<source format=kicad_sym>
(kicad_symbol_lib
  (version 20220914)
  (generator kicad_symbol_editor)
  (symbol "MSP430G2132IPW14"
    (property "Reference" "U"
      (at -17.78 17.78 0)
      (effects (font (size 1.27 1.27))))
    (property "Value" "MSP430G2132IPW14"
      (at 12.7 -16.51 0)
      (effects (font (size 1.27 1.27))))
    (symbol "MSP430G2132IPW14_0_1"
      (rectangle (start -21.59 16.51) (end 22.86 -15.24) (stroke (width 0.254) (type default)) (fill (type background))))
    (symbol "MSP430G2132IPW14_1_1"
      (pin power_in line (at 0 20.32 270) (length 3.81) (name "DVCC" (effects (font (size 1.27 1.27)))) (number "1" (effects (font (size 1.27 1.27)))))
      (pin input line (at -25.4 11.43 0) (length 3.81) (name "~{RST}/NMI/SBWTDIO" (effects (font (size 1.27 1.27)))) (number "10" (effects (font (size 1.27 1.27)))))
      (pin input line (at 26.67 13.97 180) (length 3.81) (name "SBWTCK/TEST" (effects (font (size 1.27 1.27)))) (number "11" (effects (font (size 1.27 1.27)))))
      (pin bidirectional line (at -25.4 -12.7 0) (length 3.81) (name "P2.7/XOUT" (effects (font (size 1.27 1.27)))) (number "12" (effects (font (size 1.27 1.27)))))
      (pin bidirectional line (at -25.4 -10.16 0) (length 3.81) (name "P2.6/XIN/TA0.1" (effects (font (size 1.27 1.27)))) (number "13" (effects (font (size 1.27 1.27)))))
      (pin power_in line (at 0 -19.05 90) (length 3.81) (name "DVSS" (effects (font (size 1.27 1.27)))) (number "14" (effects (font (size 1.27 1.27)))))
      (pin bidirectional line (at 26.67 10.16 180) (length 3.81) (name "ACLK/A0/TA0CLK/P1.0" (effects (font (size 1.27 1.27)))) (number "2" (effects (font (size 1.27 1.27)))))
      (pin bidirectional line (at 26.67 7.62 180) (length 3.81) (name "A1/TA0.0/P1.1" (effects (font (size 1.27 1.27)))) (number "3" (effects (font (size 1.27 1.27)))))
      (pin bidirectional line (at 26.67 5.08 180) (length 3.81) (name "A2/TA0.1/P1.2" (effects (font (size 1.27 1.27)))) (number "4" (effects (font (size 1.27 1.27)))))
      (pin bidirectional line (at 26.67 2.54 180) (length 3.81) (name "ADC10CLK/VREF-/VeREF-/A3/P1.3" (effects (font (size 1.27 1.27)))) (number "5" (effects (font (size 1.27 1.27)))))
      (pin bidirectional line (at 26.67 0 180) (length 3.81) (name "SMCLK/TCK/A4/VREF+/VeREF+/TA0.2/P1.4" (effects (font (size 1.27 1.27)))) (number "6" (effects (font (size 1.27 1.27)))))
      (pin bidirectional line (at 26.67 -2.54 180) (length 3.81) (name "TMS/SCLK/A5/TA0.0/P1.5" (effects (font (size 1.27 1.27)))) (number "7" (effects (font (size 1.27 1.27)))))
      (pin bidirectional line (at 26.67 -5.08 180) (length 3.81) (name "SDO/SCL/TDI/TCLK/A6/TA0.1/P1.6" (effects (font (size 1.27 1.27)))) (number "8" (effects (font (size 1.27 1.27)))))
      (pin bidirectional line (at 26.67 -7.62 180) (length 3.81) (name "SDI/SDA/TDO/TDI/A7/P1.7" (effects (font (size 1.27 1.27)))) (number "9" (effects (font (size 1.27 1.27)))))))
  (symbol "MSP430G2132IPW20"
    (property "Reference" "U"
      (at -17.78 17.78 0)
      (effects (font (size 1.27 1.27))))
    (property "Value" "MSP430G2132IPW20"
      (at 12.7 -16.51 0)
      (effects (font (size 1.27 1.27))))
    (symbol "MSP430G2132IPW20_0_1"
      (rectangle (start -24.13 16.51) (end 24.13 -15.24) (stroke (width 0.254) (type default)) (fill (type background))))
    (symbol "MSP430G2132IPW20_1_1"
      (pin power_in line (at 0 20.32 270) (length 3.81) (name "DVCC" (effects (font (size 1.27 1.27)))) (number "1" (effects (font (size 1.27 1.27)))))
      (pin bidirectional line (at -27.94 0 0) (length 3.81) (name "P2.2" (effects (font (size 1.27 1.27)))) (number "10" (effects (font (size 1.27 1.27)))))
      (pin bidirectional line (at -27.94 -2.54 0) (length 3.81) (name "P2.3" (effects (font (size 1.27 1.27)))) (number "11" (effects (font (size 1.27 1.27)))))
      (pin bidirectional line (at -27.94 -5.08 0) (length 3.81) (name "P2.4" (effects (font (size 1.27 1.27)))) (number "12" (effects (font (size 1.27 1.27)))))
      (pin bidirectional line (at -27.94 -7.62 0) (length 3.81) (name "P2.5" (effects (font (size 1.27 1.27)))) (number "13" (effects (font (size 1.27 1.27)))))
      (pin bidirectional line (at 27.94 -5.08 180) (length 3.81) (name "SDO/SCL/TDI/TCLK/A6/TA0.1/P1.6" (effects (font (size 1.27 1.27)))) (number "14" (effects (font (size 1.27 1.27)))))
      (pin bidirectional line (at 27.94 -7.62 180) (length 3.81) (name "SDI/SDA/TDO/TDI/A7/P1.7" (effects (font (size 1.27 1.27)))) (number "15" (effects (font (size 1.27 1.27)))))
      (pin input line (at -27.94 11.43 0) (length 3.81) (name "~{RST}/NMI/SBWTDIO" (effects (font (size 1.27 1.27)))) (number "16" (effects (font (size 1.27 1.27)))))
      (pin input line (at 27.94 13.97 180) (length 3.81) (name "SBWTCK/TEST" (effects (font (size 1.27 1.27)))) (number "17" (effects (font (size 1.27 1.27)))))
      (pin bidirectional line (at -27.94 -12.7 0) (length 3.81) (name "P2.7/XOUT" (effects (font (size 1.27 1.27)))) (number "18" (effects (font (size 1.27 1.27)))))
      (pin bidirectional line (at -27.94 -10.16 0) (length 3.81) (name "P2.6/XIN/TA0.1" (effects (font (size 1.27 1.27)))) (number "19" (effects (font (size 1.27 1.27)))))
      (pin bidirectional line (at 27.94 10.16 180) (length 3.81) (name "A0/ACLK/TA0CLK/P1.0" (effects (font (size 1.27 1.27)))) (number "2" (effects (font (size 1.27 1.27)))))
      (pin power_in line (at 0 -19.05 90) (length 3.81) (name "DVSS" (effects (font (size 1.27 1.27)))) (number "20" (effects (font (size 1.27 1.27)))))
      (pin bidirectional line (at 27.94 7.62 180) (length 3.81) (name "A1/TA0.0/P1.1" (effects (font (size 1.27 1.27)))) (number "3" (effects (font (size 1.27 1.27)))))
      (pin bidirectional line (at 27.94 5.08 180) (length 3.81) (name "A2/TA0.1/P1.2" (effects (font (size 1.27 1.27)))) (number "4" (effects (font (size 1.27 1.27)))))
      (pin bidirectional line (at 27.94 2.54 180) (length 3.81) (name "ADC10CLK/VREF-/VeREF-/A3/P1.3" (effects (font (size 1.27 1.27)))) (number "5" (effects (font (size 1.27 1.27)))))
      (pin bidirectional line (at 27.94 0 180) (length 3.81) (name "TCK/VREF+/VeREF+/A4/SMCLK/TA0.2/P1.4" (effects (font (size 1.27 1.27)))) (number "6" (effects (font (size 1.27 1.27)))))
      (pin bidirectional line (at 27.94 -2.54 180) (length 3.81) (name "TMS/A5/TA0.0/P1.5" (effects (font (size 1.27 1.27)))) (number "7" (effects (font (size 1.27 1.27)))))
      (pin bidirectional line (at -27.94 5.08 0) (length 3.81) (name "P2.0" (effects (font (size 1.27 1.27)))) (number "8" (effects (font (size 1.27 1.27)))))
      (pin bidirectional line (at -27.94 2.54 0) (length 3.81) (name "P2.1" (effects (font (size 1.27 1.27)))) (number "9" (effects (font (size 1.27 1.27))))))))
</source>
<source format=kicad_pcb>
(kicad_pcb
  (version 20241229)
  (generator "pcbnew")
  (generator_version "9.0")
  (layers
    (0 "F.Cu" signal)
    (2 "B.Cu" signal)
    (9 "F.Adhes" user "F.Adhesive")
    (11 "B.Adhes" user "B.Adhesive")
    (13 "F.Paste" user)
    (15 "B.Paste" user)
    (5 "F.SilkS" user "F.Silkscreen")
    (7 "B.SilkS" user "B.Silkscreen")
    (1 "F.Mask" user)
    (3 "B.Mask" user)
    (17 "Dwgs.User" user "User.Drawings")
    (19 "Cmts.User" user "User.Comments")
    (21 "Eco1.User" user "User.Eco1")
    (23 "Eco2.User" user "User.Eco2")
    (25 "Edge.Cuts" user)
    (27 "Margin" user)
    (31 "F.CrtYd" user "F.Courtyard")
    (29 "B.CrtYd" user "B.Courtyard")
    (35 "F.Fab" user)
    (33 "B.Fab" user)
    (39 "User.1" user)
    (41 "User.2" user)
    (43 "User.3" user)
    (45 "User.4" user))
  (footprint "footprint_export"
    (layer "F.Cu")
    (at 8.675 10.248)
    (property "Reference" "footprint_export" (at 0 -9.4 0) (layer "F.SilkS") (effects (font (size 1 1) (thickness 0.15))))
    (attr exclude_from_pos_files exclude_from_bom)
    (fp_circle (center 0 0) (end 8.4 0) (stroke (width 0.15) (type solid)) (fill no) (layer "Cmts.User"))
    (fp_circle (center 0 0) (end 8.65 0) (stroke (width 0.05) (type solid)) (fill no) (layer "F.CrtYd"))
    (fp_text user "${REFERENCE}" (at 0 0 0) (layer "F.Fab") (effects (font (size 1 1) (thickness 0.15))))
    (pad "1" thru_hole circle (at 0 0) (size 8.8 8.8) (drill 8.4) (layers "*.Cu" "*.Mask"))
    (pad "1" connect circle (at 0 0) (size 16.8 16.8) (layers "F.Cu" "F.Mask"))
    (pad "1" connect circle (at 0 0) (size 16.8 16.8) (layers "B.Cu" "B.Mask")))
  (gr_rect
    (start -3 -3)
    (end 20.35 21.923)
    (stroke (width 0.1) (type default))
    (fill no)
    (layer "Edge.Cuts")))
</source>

-.-.-

▸ What is expected
Each line in the entries above that includes the string "Silkscreen" should be extracted.

▸ Your response
    (5 "F.SilkS" user "F.Silkscreen")
    (7 "B.SilkS" user "B.Silkscreen")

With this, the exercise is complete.